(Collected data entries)
>>>>

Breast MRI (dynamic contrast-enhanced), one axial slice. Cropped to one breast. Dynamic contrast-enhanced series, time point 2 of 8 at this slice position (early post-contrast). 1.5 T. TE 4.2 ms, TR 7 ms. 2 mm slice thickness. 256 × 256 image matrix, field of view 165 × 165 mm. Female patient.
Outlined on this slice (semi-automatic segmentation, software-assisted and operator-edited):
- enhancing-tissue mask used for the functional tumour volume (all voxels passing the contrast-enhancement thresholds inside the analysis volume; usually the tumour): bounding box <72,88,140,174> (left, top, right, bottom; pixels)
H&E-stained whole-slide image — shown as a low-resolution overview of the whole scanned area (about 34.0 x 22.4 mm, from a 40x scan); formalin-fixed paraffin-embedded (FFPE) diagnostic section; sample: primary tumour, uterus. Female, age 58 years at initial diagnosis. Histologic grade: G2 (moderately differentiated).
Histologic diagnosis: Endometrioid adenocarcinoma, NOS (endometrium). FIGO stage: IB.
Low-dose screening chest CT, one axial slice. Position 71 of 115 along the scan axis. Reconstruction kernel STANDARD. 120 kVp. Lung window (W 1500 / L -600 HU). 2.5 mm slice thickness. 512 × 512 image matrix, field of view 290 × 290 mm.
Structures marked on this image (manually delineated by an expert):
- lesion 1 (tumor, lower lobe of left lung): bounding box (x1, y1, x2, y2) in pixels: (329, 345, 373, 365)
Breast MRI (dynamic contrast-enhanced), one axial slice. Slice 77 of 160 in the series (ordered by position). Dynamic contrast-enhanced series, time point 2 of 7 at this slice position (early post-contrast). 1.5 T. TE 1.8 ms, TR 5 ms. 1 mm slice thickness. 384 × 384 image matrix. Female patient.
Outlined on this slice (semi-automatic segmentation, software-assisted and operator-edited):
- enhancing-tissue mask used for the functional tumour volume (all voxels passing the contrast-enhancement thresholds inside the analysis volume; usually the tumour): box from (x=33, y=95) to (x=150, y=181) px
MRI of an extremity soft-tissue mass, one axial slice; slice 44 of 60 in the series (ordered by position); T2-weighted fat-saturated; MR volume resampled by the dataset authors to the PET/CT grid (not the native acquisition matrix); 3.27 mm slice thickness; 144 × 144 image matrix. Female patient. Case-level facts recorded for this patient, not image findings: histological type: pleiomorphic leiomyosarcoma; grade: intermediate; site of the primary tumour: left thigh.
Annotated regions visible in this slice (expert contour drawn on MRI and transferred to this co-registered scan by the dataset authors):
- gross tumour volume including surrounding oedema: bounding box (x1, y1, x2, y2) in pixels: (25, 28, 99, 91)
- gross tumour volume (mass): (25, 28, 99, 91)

<<<<

▶ **Assigned task**: Look for the string "gross" in the entries above. Copy every line that has it.

▶ **Solution for this problem**:
- gross tumour volume including surrounding oedema: bounding box (x1, y1, x2, y2) in pixels: (25, 28, 99, 91)
- gross tumour volume (mass): (25, 28, 99, 91)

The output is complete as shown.